**Задания для выполнения**
**1.** Куда, по словам А. Немцовой во фрагменте беседы, ездят многие из тех, кому сейчас нельзя выезжать в Россию?
**2.** Допишите фрагмент беседы, продолжив его после последней приведённой реплики.

┌─ Фрагмент беседы

С. ШЕВАРДНАДЗЕ: Есть какая-то скоординированность все-таки?

А. НЕМЦОВА: Да, конечно, они между собой перезваниваются, у них есть, они координируют действия. Вот сейчас они Новороссия, до этого они были республиками, сейчас они объединяются, и уже есть какая-то совсем другая история.

Т. ОЛЕВСКИЙ: Но есть вообще ощущение, когда они принимают решения, по времени реакции, вот даже если им звонишь и что-то спрашиваешь, то они с кем-то советуются, они долго принимают… ну, у них есть какой-то… Я не уверен, что, условно говоря, Пономарев общается, вот не верю, что он общается с кем-то из Москвы напрямую. Если даже он с кем-то и общается, если предположить, что существует условный какой-то московский куратор, про которого говорит украинская СБУ, то мне кажется, что там цепочка очень сложная. От него вышестоящему командиру, от того куда-то и куда-то. Там длинный процесс согласования. Притом, скорее всего, по ощущениям, опять же, ничем не могу это доказать, это разные группировки, и разные люди контролируют разные группировки. И они не всегда между собой координированы вообще внутри.

А. НЕМЦОВА: Им выезжать сейчас в Россию нельзя многим. То есть, они говорят, что если я уеду в Россию, то я обратно не войду, меня просто не впустит Украина. Но они ездят в Крым. Вот это удивительно, вот это я не очень поняла, что одесские лидеры мне сказали, что они в Крыму были, что у них там были какие-то встречи.

└─
┌─ Данные

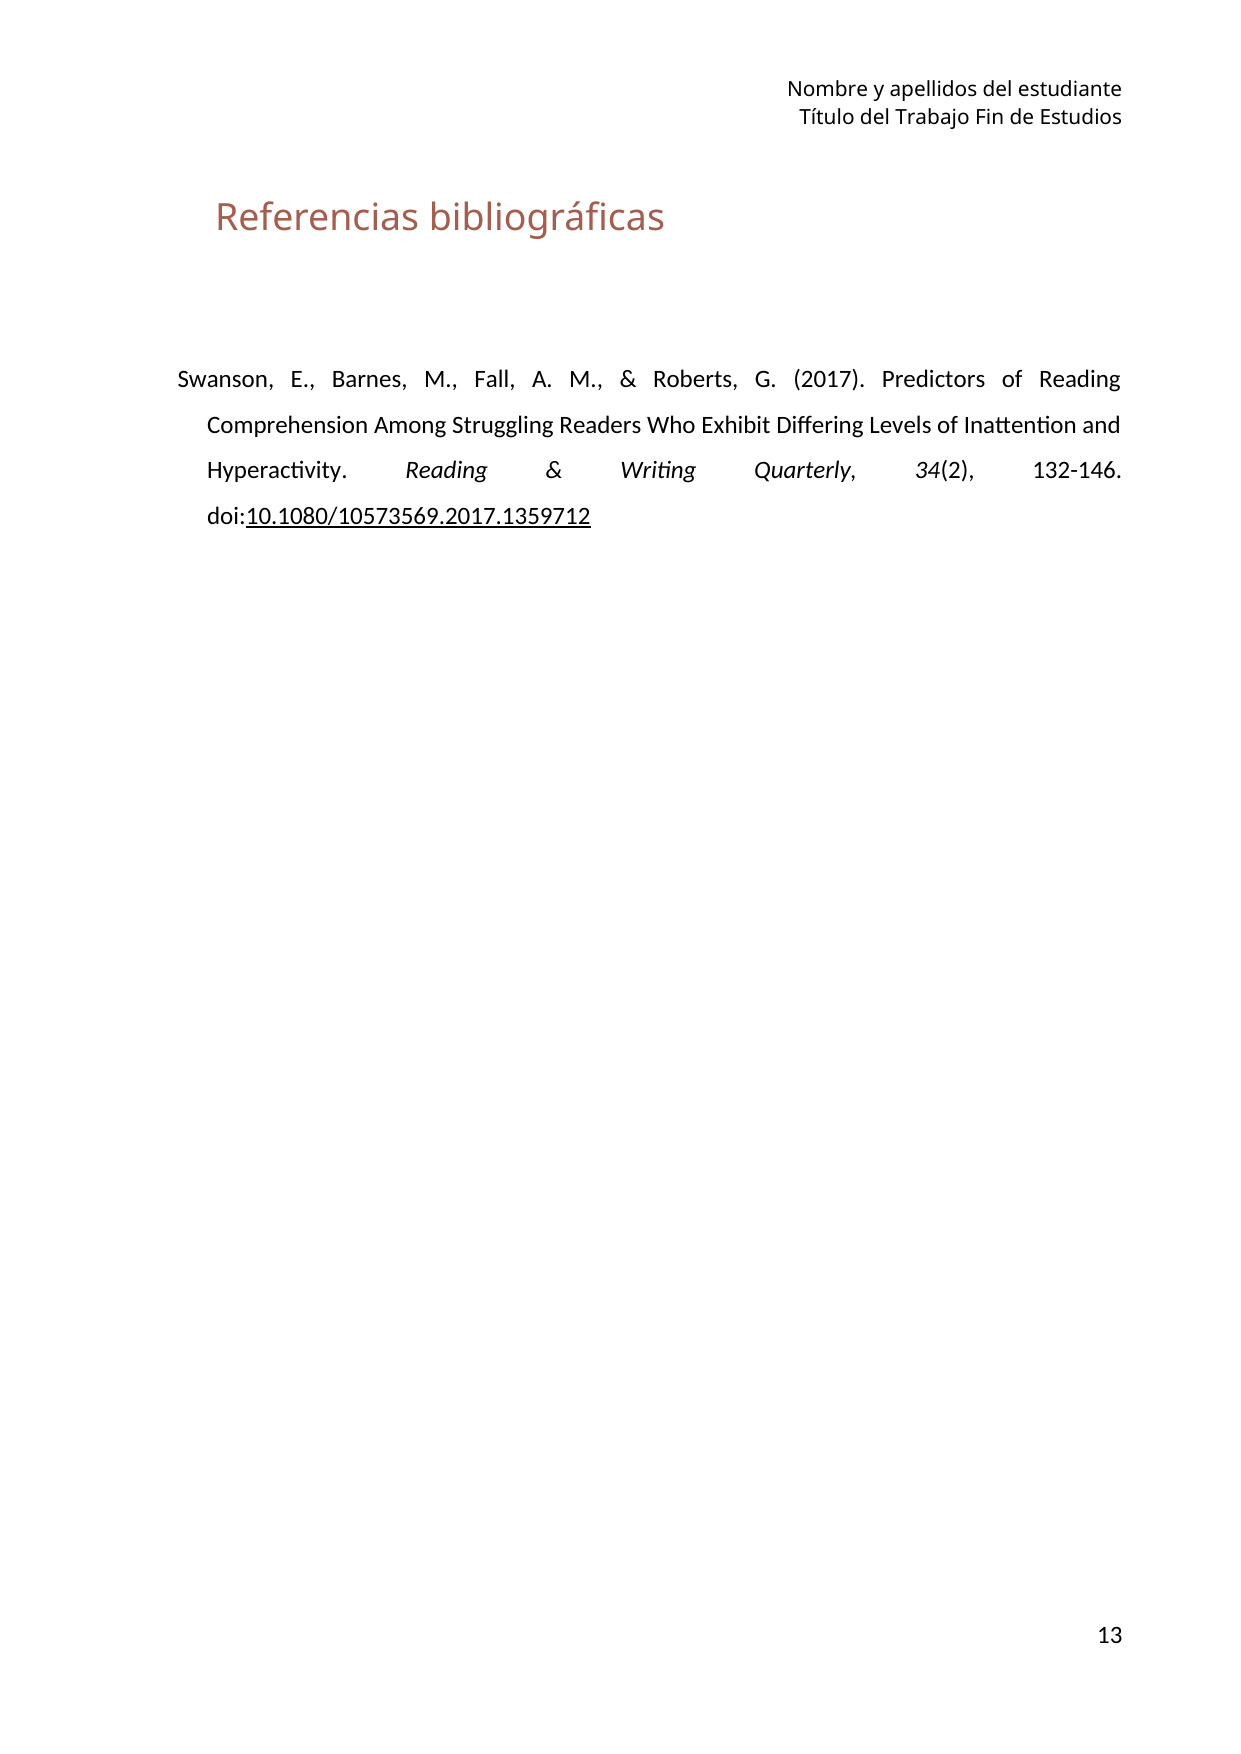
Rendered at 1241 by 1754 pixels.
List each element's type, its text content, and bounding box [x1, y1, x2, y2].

text Swanson, E., Barnes, M., Fall, A. M., & Roberts, G. (2017). Predictors of Reading Comprehension Among Struggling Readers Who Exhibit Differing Levels of Inattention and Hyperactivity. Reading & Writing Quarterly, 34(2), 132-146. doi:10.1080/10573569.2017.1359712 [177, 363, 1122, 531]
subtitle Referencias bibliográficas [215, 191, 1122, 242]
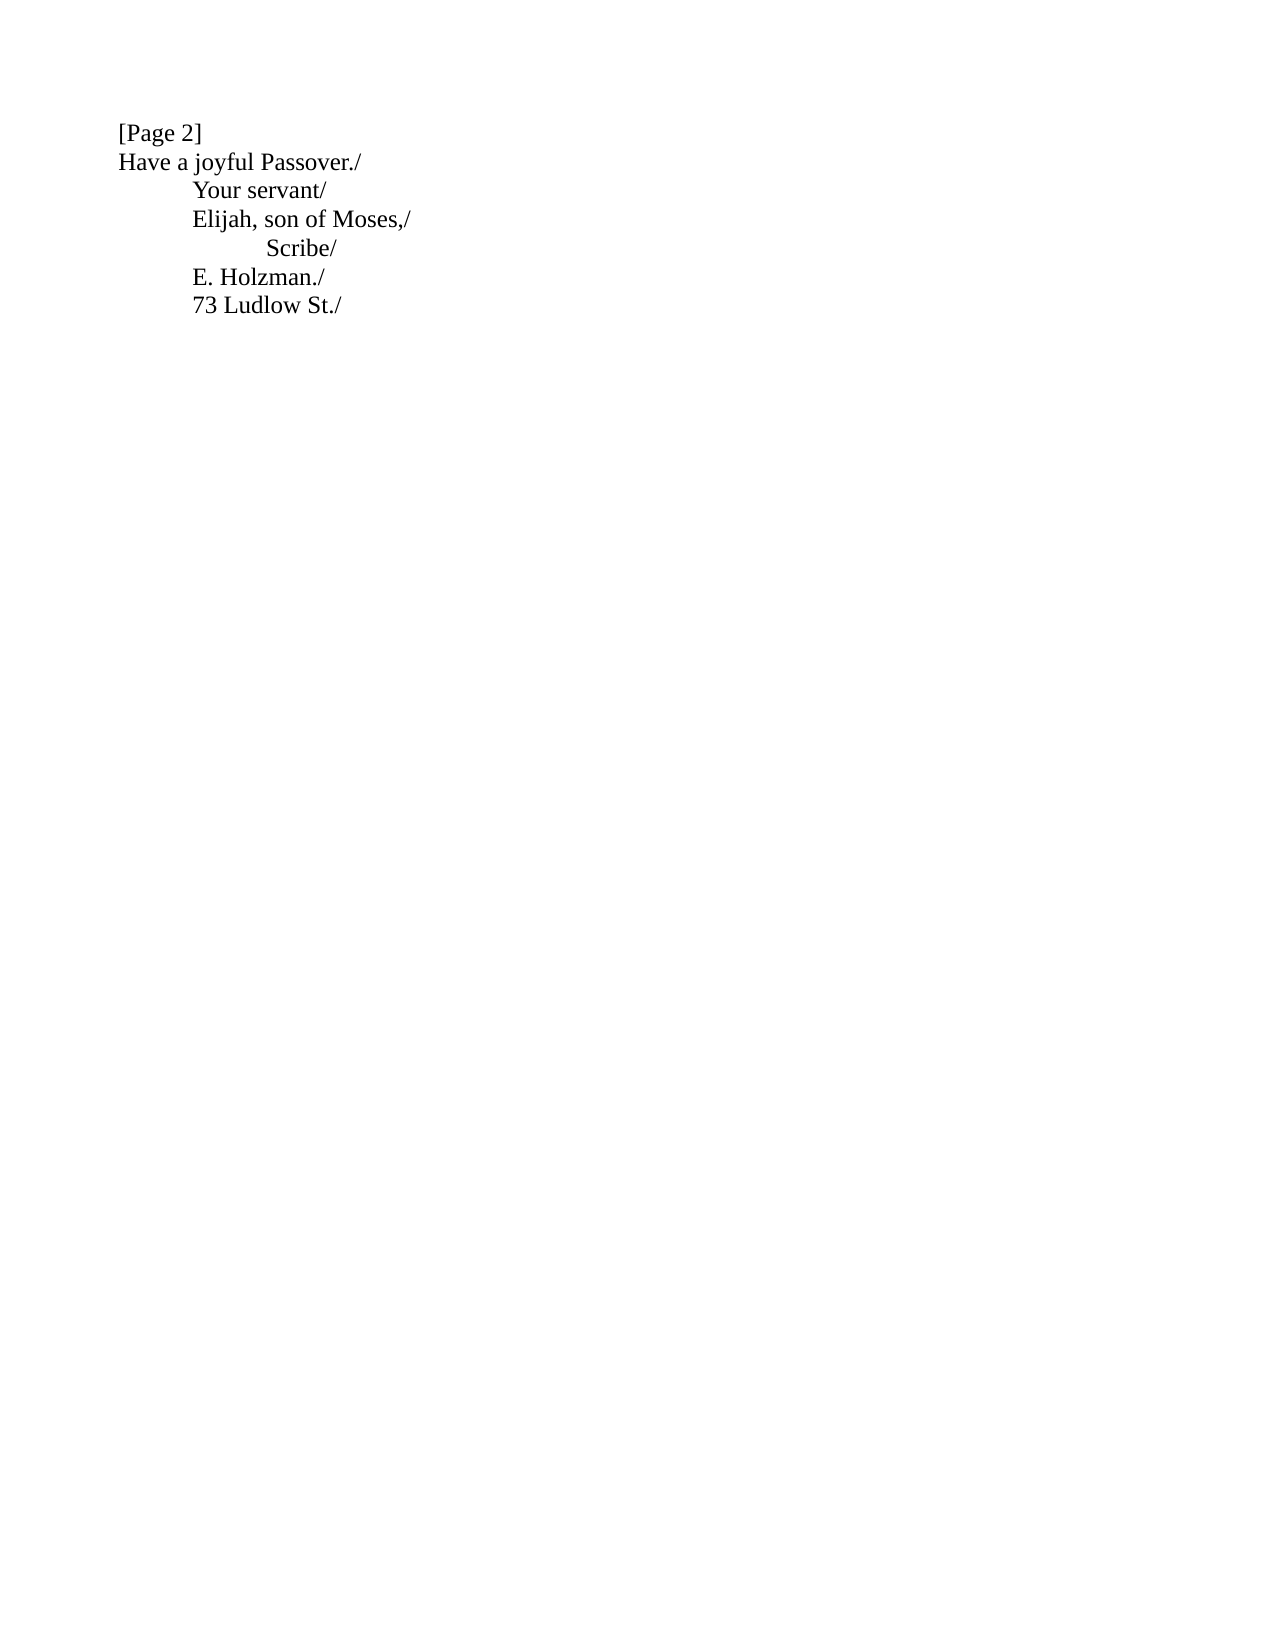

└─

**Ответы к заданиям**
**1.** В Крым.

**2.**
Т. ОЛЕВСКИЙ: Украинская таможня украинских граждан в Крым выпускает, а россияне своих активистов тоже, соответственно, впускают. Если просто украинский гражданин едет в Крым и он Джемилев, то его могут не пустить.

С. ШЕВАРДНАДЗЕ: То есть, Крым – это в данной ситуации такая точка состыковки.

А. НЕМЦОВА: Безусловно. Там есть некий новостной портал, который выводит их в прямой эфир, мы можем смотреть по Скайпу то, что они говорят о новостях в их регионе. То есть, есть какие-то… Вот удивительно, что, несмотря на всю эту страшную историю в Славянске, жуткую историю… дико криминальный сейчас, страшный регион, где просто опасно, как во время Чеченской войны. Но есть еще просто гражданское общество. И это гражданское общество, оно формируется вот так, как умеет, вокруг каких-то палаток, в которых иконы, вокруг палаток, в которых казаки, в каких-то палатках, в которых идейные, идеологические лидеры. Но на самой площади в Одессе Куликово поле 7 лидеров, из них только 3 имеют авторитет, достаточный, чтобы выходить в Скайп и общаться с Луганском и Донецком. Ну, то есть, уже есть какая-то… понимаете, не один лидер, а 7. Это все-таки говорит о том, что много разных групп, много разных мнений. Это гражданское общество. Но всем им светит по 15 лет тюрьмы за сепаратизм.

Т. ОЛЕВСКИЙ: Ну, тут вопрос, конечно, в том, насколько будут применяться эти статьи. Понятно, что они будут применяться при удобном случае к людям, которые в Славянске с оружием в руках. Что касается Одессы – непонятно. Про численность людей в Донецке очень важно сказать. Если мы сравниваем с Майданом, все-таки на Вече воскресное на Майдан выходило людей в процентном отношении от числа жителей города во много раз больше, чем людей выходит к Донецкой областной администрации. Там стабильно тысяча человек стоит по выходным, 500 человек, может быть, 700 человек – поправь меня, если я не прав.

А. НЕМЦОВА: Где ты имеешь в виду?

С. ШЕВАРДНАДЗЕ: В Донецке.

А. НЕМЦОВА: В Донецке, да, несколько сотен человек.

Т. ОЛЕВСКИЙ: Это очень немногочисленно…

А. НЕМЦОВА: Вообще все движение – это очень маленькое движение.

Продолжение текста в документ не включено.